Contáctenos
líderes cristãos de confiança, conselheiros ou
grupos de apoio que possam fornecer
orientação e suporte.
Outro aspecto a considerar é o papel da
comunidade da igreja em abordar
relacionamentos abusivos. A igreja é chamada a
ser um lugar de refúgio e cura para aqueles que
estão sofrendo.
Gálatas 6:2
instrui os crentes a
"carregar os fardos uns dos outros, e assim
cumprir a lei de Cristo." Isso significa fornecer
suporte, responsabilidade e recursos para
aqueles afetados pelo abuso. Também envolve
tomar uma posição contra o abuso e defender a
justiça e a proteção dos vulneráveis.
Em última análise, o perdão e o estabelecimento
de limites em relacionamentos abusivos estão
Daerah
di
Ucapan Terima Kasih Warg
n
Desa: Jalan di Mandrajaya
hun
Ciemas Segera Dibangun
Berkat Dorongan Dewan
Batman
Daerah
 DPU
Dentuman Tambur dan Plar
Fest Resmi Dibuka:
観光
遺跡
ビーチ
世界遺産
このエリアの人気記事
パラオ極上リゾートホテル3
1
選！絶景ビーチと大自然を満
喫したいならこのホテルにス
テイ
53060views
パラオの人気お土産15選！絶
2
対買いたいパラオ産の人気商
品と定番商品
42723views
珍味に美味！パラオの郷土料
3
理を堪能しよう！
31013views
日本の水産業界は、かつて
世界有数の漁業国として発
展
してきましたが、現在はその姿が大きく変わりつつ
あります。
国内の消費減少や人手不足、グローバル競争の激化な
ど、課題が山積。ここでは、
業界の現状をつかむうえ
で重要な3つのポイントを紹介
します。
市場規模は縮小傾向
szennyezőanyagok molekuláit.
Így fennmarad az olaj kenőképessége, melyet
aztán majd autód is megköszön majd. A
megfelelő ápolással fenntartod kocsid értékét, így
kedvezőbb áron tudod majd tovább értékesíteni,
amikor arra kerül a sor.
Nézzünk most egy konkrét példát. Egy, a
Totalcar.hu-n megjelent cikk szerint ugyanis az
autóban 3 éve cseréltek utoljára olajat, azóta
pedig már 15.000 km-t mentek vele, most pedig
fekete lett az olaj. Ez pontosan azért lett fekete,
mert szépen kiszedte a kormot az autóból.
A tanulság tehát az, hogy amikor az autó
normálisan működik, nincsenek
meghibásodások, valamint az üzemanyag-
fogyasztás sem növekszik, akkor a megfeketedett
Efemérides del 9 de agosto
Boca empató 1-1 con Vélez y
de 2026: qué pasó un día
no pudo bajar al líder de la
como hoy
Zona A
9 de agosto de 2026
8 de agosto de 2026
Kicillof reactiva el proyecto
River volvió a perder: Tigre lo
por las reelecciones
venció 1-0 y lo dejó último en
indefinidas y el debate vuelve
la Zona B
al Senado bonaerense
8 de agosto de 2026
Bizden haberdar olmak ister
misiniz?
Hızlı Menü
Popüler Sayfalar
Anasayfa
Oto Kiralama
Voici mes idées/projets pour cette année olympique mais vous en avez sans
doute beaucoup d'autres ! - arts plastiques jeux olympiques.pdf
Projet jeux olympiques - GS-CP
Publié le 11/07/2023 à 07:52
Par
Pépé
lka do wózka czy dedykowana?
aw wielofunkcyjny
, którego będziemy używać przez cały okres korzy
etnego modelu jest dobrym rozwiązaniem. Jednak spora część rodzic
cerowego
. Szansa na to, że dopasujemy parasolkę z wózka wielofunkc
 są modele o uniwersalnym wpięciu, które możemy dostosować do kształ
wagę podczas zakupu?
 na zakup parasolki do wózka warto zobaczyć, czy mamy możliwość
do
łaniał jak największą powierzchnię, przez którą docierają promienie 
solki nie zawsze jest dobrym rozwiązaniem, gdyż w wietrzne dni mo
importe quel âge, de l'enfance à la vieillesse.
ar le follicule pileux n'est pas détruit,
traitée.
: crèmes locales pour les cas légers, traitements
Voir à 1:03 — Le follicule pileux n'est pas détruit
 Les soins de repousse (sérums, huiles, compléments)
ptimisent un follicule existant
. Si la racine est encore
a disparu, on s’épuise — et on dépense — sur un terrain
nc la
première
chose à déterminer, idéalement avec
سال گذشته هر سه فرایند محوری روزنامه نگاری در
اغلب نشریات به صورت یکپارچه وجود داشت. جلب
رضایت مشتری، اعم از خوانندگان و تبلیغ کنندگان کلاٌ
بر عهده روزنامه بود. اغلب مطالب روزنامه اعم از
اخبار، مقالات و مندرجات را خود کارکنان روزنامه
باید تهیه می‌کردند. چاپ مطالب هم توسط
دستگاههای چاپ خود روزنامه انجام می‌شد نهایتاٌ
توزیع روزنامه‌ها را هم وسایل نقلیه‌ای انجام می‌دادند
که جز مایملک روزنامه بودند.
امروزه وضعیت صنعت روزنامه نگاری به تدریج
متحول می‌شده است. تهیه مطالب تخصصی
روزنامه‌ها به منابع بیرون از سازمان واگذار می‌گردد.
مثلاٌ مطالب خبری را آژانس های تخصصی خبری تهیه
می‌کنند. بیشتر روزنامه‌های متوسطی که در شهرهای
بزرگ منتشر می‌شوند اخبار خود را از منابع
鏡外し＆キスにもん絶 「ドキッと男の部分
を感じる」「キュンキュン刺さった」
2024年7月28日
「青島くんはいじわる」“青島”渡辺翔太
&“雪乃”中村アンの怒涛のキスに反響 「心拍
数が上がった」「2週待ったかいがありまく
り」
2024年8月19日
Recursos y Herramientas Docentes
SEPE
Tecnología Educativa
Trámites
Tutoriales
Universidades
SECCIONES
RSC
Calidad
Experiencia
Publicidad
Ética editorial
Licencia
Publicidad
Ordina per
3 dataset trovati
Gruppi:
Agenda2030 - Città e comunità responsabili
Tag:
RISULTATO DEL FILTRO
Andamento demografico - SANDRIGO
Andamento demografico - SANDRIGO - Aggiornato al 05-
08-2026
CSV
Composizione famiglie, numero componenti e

+---+

## Your objective
Looking at the data above, show all lines where the word "نگاری" occurs.

## Solution for this exercise
سال گذشته هر سه فرایند محوری روزنامه نگاری در
امروزه وضعیت صنعت روزنامه نگاری به تدریج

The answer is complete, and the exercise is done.